Fan Duan, Jinjun Wang

Beijing University of Aeronautics and Astronautics, Beijing, China


The fluid-structure interaction between a flexible film and the wake of a circular cylinder is an abstract of a series of natural phenomena like flag flapping and fish swimming. Diverse patterns of both solid deformation and fluid dynamics arise in this coupling system as the nondimensional parameters are varied. In our recent experiments, we find that beyond the extensively studied periodic coupling process, irregular processes also emerge in this system under specific conditions. However, due to the complexity inherent in the irregular coupling processes, no in-depth investigation into this topic is available yet. In this work, we delve into the irregular aperiodic flutter of a flexible film behind a circular cylinder in the uniform flow as well as the related irregular evolution of flow structures. Two representative cases of film streamwise length (L/D) pertinent to the irregular process, specifically L/D=3 and L/D=4, have been investigated experimentally in the wind tunnel with time-resolved synchronized measurements of both film deformation and flow field. Continuous wavelet transform and virtual dye visualization are employed to extract the time-frequency characteristics of film motion and Lagrangian coherent structures in the flow fields during the film’s irregular flutter, respectively.
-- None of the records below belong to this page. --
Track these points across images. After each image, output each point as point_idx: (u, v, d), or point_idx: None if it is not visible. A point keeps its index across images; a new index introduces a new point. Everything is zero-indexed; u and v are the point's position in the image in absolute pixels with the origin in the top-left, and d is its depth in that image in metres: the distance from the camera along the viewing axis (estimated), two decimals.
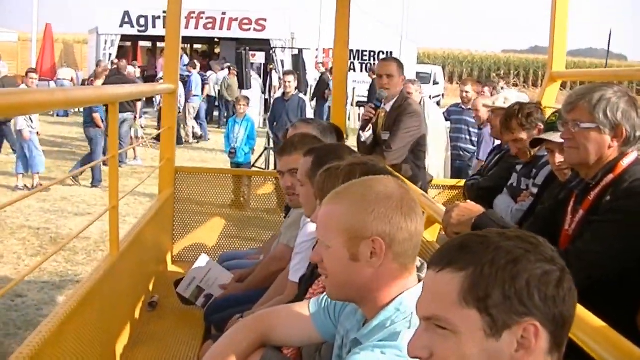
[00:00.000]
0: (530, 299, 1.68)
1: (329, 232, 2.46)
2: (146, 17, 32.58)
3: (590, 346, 2.34)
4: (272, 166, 15.43)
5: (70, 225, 12.13)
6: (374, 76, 26.66)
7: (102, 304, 4.26)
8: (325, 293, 2.83)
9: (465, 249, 1.78)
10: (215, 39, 37.19)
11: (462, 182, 7.72)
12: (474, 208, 3.60)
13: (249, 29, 31.57)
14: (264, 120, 23.13)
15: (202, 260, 5.57)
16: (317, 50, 28.79)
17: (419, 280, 2.46)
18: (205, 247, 7.25)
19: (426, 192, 6.72)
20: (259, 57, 28.80)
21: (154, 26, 32.79)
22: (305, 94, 19.91)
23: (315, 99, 25.67)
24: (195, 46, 43.81)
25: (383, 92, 6.66)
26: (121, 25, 32.96)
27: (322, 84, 25.50)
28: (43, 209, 13.25)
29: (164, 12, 28.41)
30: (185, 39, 36.43)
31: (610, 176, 3.31)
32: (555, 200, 3.73)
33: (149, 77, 31.88)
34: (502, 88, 26.59)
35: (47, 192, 14.47)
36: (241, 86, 19.04)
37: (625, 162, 3.36)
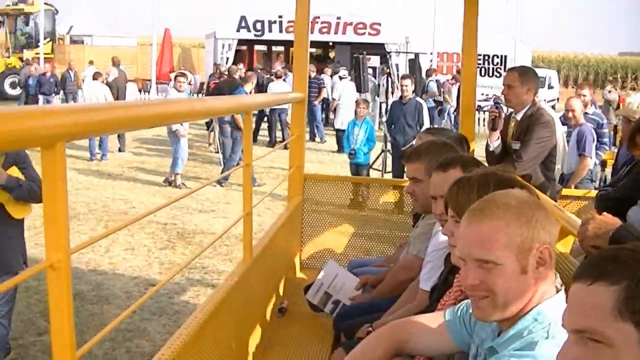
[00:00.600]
0: None
1: (494, 249, 2.37)
2: (262, 22, 33.08)
3: None
4: (388, 168, 15.55)
5: (195, 221, 12.78)
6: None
7: (236, 309, 4.31)
8: (457, 305, 2.91)
9: (618, 262, 1.76)
10: (330, 43, 37.50)
11: (591, 193, 7.62)
12: (611, 221, 3.45)
13: (364, 33, 31.80)
14: (379, 123, 23.44)
15: (330, 266, 5.60)
16: (431, 54, 28.88)
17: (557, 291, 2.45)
18: (332, 253, 7.20)
19: (555, 202, 6.33)
20: (374, 61, 28.95)
21: (269, 30, 33.31)
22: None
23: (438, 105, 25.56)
24: (310, 50, 44.00)
25: (502, 99, 6.58)
26: (238, 30, 33.53)
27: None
28: (169, 205, 13.72)
29: (280, 16, 29.13)
30: None
31: None
32: None
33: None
34: (609, 92, 26.30)
35: (173, 190, 15.63)
36: (359, 90, 19.32)
37: None
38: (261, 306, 5.40)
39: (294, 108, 7.31)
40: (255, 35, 33.80)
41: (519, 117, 6.53)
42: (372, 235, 7.39)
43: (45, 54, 35.30)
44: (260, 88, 23.73)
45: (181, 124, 15.58)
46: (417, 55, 20.89)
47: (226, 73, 22.12)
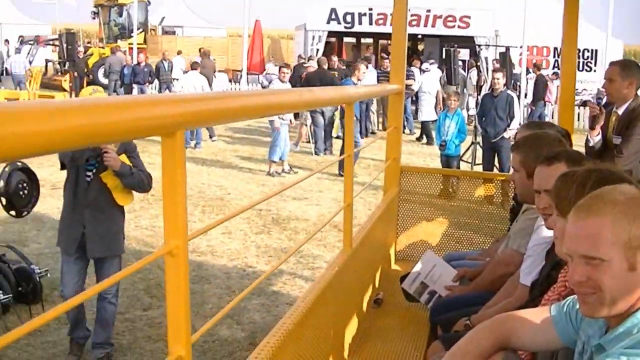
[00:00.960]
0: None
1: (602, 246, 2.30)
2: (352, 14, 32.99)
3: None
4: (478, 160, 15.59)
5: (290, 208, 13.12)
6: (538, 72, 26.27)
7: (336, 299, 4.31)
8: (563, 301, 2.86)
9: None
10: (419, 36, 37.29)
11: None
12: None
13: (453, 26, 31.51)
14: (467, 115, 23.24)
15: (428, 256, 5.54)
16: (520, 47, 28.48)
17: None
18: (427, 245, 7.14)
19: None
20: (463, 54, 28.69)
21: (359, 22, 33.22)
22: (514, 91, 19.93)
23: (533, 99, 25.44)
24: None
25: (603, 93, 6.34)
26: (328, 22, 33.49)
27: (539, 85, 25.33)
28: (263, 192, 14.39)
29: (370, 9, 28.95)
30: (388, 35, 36.55)
31: None
32: None
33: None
34: None
35: (266, 178, 15.96)
36: (449, 82, 19.25)
37: None
38: (358, 296, 5.38)
39: (391, 100, 7.30)
40: (345, 27, 33.73)
41: (620, 111, 6.44)
42: (465, 228, 7.33)
43: (138, 44, 35.97)
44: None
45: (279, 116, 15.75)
46: (507, 48, 20.71)
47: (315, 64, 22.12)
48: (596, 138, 6.53)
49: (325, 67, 20.50)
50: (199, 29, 54.69)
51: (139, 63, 28.99)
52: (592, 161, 3.86)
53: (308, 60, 25.04)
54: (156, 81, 29.50)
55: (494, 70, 15.47)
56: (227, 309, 2.70)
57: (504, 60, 20.35)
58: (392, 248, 7.14)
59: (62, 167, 6.37)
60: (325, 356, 4.15)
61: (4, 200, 7.27)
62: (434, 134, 17.89)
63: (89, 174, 6.21)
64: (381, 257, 6.57)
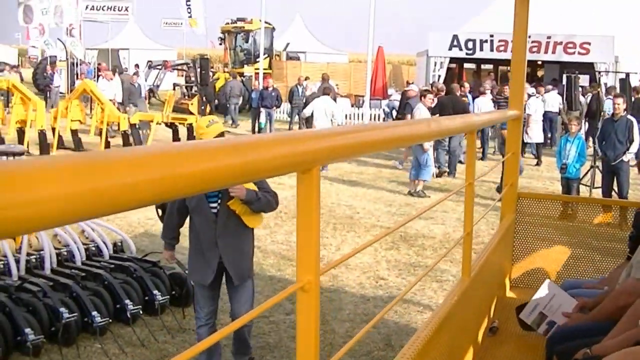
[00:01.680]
0: None
1: None
2: (474, 41, 32.68)
3: None
4: (597, 183, 15.58)
5: (416, 226, 13.40)
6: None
7: (454, 328, 4.24)
8: None
9: None
10: (539, 62, 36.73)
11: None
12: None
13: (573, 53, 30.92)
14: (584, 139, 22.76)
15: (546, 286, 5.37)
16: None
17: None
18: (543, 272, 6.94)
19: None
20: (583, 80, 28.15)
21: (481, 49, 32.89)
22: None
23: None
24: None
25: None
26: (450, 49, 33.30)
27: None
28: (390, 212, 14.95)
29: (491, 35, 28.54)
30: (508, 62, 36.20)
31: None
32: None
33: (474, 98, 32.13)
34: None
35: (393, 198, 16.39)
36: (570, 107, 19.06)
37: None
38: (475, 325, 5.30)
39: (509, 126, 7.17)
40: (467, 53, 33.49)
41: None
42: (583, 255, 7.05)
43: (263, 69, 36.33)
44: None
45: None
46: (627, 74, 20.31)
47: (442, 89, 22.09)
48: None
49: (458, 93, 20.63)
50: (322, 54, 55.12)
51: (266, 87, 29.39)
52: None
53: (431, 87, 24.96)
54: (287, 105, 29.88)
55: (615, 96, 15.56)
56: (377, 319, 2.85)
57: (624, 86, 19.98)
58: (508, 275, 7.00)
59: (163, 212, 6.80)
60: None
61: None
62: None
63: (214, 205, 6.28)
64: (497, 285, 6.45)
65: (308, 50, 54.57)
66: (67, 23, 42.14)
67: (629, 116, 15.07)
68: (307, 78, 32.57)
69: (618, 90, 20.57)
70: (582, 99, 23.77)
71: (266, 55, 40.28)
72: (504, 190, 6.91)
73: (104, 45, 53.63)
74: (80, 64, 39.62)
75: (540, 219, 7.13)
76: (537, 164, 21.96)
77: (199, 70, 27.37)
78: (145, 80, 35.72)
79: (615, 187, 14.59)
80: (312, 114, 19.59)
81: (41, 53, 47.10)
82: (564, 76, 22.34)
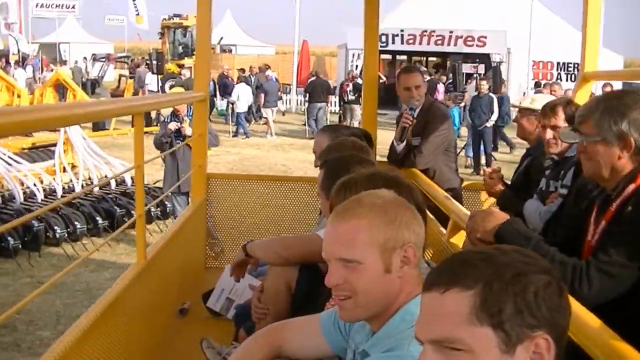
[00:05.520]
0: (539, 310, 1.58)
1: (357, 248, 2.27)
2: (387, 35, 36.10)
3: (591, 349, 2.41)
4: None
5: None
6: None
7: (131, 311, 4.21)
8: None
9: (469, 266, 1.65)
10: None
11: None
12: (499, 215, 3.34)
13: (472, 45, 35.53)
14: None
15: (229, 270, 4.65)
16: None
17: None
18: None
19: (460, 195, 6.49)
20: (480, 69, 31.95)
21: (392, 42, 36.99)
22: None
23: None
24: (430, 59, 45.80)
25: (415, 102, 6.25)
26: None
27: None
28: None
29: (401, 30, 33.02)
30: (420, 53, 41.01)
31: (632, 186, 2.96)
32: (578, 209, 3.35)
33: (389, 85, 33.98)
34: None
35: None
36: (455, 89, 24.28)
37: None
38: (159, 308, 5.16)
39: (195, 107, 7.33)
40: (381, 46, 36.92)
41: (414, 114, 6.31)
42: (275, 232, 7.04)
43: None
44: None
45: None
46: (498, 63, 25.75)
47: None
48: (402, 145, 6.38)
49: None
50: (250, 47, 57.52)
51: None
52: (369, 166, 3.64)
53: (349, 75, 29.17)
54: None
55: (481, 79, 21.43)
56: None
57: (495, 72, 25.29)
58: (202, 257, 7.00)
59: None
60: None
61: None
62: None
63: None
64: (187, 267, 6.35)
65: (238, 43, 56.77)
66: (12, 19, 45.07)
67: (491, 94, 20.22)
68: (242, 70, 35.81)
69: (491, 75, 25.94)
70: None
71: None
72: (192, 171, 6.99)
73: (44, 39, 56.20)
74: (28, 58, 42.44)
75: (232, 198, 7.10)
76: None
77: (154, 62, 30.12)
78: (99, 73, 38.60)
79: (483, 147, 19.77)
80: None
81: None
82: (448, 63, 26.42)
It is determined that the irregular flutter is aperiodic in terms of the overall view, but it also encompasses transient quasi-periodic stages as its motion modes alter. Hence, we term this irregular flutter as the “hybrid flutter” state. In the quasi-periodic stages of the hybrid flutter, the large-scale vortex structures are periodically formed on the surfaces of the film and evolve in the wake as a Kármán vortex street. The periodic formation of large-scale vortices exerts periodic alternating force on the film, which, therefore, leads to the quasi-periodic flutter of the film with the second-order mode. By comparison, the aperiodic stage entails the significant extension of the separated shear layers in such a way that the whole film is enveloped by the shear layers; then, large-scale vortices are formed downstream of the film’s trailing edge. In this scenario, no periodic force is acted on the film; as a result, the film flutters aperiodically with the first-order mode.